(Stored data entries)
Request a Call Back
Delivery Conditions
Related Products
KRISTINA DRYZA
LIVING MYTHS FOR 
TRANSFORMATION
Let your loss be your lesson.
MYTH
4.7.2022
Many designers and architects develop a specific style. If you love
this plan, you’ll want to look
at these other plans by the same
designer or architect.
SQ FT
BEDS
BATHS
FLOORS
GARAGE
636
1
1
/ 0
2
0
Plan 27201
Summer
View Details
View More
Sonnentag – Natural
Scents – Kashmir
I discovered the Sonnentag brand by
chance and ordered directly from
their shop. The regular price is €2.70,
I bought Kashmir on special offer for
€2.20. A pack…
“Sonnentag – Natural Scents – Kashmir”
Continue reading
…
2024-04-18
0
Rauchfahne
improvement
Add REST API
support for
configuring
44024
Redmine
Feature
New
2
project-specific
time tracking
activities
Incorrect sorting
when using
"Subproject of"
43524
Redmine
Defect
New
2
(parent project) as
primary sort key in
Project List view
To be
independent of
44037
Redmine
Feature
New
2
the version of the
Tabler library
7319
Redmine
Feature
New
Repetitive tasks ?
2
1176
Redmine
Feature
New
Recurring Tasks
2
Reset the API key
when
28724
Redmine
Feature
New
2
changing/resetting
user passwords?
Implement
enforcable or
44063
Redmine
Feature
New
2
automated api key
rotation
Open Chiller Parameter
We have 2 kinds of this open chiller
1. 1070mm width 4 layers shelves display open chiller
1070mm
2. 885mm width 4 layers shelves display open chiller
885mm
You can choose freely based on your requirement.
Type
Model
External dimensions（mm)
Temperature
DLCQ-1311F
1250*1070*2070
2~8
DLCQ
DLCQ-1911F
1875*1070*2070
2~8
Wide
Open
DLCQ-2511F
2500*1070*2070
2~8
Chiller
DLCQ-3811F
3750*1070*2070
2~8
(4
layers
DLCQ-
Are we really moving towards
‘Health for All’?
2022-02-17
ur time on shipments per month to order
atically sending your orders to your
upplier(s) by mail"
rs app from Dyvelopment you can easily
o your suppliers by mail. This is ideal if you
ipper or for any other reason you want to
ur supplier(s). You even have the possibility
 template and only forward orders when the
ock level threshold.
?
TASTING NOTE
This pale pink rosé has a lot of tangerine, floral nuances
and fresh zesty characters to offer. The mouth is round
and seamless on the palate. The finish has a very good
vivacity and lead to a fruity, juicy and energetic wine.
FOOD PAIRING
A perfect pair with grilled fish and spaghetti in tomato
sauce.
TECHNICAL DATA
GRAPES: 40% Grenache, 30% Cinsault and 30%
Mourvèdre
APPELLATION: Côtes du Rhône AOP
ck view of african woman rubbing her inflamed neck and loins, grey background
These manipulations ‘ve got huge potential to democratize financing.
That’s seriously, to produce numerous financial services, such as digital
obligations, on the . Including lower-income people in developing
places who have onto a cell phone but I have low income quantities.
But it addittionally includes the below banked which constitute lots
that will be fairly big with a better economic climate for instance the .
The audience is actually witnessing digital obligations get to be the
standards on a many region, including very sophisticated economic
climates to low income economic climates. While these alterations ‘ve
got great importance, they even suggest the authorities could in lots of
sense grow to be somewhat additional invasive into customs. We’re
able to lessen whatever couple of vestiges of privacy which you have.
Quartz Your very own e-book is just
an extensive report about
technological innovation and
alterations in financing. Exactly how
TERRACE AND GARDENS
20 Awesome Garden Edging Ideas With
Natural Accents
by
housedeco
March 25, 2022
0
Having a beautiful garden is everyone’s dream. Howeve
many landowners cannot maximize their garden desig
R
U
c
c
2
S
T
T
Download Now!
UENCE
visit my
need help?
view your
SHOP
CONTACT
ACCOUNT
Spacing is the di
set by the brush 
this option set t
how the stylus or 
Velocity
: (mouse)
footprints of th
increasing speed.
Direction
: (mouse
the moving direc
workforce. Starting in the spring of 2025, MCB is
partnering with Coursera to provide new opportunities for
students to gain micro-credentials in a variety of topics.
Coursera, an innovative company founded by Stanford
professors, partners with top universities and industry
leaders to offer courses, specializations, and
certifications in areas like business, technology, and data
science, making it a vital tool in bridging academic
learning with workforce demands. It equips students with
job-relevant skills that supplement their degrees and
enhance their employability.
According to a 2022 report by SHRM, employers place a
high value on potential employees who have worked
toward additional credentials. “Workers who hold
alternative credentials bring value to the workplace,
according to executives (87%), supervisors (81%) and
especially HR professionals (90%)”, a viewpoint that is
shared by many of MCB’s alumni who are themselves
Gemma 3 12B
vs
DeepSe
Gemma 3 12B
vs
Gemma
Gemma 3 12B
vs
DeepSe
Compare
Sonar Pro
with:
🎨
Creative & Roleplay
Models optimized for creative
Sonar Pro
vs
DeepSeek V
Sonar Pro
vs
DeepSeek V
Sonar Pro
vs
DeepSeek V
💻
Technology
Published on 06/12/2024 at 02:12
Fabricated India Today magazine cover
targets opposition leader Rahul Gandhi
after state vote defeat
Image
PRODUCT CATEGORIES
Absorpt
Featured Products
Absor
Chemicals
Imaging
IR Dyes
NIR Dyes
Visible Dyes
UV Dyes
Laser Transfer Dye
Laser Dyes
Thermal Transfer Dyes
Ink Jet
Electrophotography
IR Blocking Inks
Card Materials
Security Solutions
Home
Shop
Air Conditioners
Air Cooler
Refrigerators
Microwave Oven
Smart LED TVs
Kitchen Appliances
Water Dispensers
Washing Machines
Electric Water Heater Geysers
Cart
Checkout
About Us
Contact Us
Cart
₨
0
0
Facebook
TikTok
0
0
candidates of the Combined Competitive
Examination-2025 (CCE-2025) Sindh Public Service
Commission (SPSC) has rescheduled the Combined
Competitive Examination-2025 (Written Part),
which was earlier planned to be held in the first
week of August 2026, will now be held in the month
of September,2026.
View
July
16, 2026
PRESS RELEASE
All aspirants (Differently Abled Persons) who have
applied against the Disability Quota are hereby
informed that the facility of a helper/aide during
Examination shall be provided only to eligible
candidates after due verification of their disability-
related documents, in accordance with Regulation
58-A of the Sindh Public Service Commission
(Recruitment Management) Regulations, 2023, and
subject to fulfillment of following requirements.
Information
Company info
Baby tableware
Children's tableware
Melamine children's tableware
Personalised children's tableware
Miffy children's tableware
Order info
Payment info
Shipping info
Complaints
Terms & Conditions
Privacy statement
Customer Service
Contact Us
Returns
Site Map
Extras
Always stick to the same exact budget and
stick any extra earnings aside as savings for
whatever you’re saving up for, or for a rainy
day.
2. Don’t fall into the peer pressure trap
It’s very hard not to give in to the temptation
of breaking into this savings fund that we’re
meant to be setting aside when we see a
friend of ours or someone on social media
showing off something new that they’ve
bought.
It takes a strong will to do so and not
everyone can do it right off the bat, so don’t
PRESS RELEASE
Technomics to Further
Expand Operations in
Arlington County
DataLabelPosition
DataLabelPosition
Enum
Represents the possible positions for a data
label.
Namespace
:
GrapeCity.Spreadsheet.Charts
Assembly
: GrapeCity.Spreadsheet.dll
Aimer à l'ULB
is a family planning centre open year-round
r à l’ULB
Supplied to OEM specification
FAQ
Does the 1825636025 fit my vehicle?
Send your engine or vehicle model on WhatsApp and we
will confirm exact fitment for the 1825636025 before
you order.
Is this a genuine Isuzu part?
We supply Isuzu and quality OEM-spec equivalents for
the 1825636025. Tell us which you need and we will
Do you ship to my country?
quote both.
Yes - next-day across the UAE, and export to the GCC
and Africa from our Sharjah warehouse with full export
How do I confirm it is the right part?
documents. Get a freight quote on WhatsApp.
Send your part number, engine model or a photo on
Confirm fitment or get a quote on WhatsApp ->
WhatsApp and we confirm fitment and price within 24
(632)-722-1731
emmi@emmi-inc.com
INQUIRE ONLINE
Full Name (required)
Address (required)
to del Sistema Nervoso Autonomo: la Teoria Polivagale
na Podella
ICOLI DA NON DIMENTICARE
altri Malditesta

WHAT IS BEING ASKED —
Transcribe, exactly and without additions, the lines of the records above, beginning with the line that contains "This pale pink" and ending with the line that contains "ck view of african", both included.

YOUR SOLUTION —
This pale pink rosé has a lot of tangerine, floral nuances
and fresh zesty characters to offer. The mouth is round
and seamless on the palate. The finish has a very good
vivacity and lead to a fruity, juicy and energetic wine.
FOOD PAIRING
A perfect pair with grilled fish and spaghetti in tomato
sauce.
TECHNICAL DATA
GRAPES: 40% Grenache, 30% Cinsault and 30%
Mourvèdre
APPELLATION: Côtes du Rhône AOP
ck view of african woman rubbing her inflamed neck and loins, grey background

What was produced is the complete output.